Dostawy gazu przez Ukrainę będą tańsze od słanych przez Nord Stream 2

29 kwietnia 2016, 15:00 Alert

(Prime/Piotr Stępiński)

Dyrektor ds. rozwoju Naftogazu Jurij Witrenko stwierdził, że podwyższenie taryf na tranzyt gazu przez gazociągi na Ukrainie ma związek z planami budowy gazociągu Nord Stream 2. Jego zdaniem uruchomienie nowej magistrali zwiększa prawdopodobieństwo rezygnacji Gazpromu z tranzytu surowca przez Ukrainę.

– Właśnie z powodu perspektywy takich projektów, jak Nord Stream 2, podwyższamy taryfy, a nie jest na odwrót (że Nord Stream 2 powstaje z potrzeby uniknięcia wysokich taryf na Ukrainie – przyp. red.). Jeśli Gazprom zarezerwowałby dodatkową przepustowość w dłuższej perspektywie czasowej, to mielibyśmy podstawy do tego, aby spodziewać się realnych ilości przesyłu, a i regulator rynku miałby podstawy dla przeanalizowania taryf i ich ewentualnego obniżenia – powiedział Witrenko wywiadzie dla portalu ZN.ua.

Przedstawiciel Naftogazu uważa, że nawet po podwyżce taryf tranzytowych, mimo wszystko są one niższe, niż za przesył surowca przez inne gazociągi w Europie Wschodniej. Według jego prognoz tranzyt przez ukraiński system przesyłowy (GTS) będzie tańszy niż przesył gazu przez Nord Stream 2.

Jeszcze w połowie lutego na swoim profilu na Facebooku Witrenko pisał, że ,,od 2020 roku Gazpromowi będzie się bardziej opłacało słać gaz przez Ukrainę, niż przez Nord Stream, ponieważ taryfy gazowe będą dziewięciokrotnie zmniejszone”.

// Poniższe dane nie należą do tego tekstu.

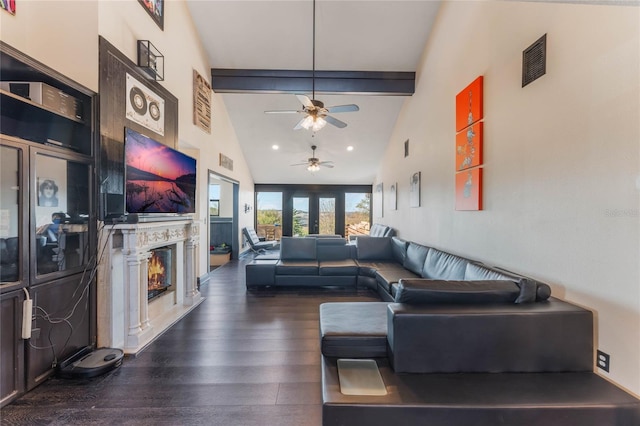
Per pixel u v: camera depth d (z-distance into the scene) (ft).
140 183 8.52
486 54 8.75
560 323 5.36
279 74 16.02
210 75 15.79
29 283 5.93
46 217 6.53
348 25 13.39
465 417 4.56
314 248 15.71
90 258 7.41
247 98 17.93
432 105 13.12
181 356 7.50
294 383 6.35
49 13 7.07
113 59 8.13
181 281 11.81
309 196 29.66
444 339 5.39
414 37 13.89
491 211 8.47
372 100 17.85
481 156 8.96
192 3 12.70
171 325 9.46
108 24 7.94
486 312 5.42
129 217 7.80
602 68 5.12
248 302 12.00
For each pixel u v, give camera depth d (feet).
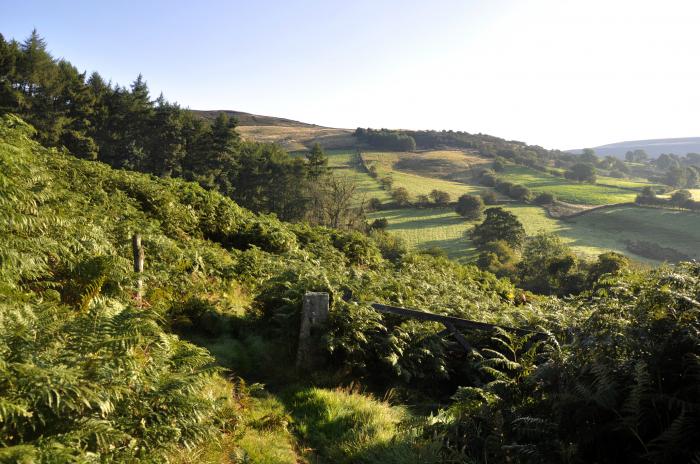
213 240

– Musiałem obalać kolejne mity o przewagach tego gazociągu, który omija Ukrainę. Na przykład mit o tym, że jest on ekonomicznie uzasadniony. I to, że pozwoli Gazpromowi uniknąć płacenia wyższych taryf za tranzyt gazu przez Ukrainę. Pokazałem na liczbach, że koszt przesyłu gazu z Rosji do Niemiec poprzez Nord Stream będzie znacznie wyższy, niż przez terytorium Ukrainy, Słowacji i Austrii – napisał Witrenko.

– Ponadto pokazałem (i wyjaśniłem dlaczego), że do końca 2019 roku cena za tranzyt gazu przez Ukrainę dla Gazpromu wzrośnie tylko raz i to tylko w ramach dotychczasowego kontraktu z Gazpromem (dającemu nam do tego prawo), a od 2020 roku taryfy tranzytowe zmniejszą się dziewięciokrotnie i dlatego dostawy przez Ukrainę będą najtańsze w Europie – podkreślił Witrienko.

Jak informował 20 stycznia BiznesAlert.pl Kijów o 1,5 raza podwyższył stawkę tranzytu dla Gazpromu do 4,5 dolarów za 1000 m3/100 km. Umowa tranzytowa pomiędzy Gazpromem i Naftogazem została podpisana w 2009 roku i obowiązuje do 2019 roku. Rosjanie przygotowują się do budowy obchodzącego Ukrainę gazociągu Nord Stream 2, który miałby zacząć pracę w 2019 roku. Kijów liczy na to, że Rosja nie zrezygnuje wtedy z dostaw przez Ukrainę.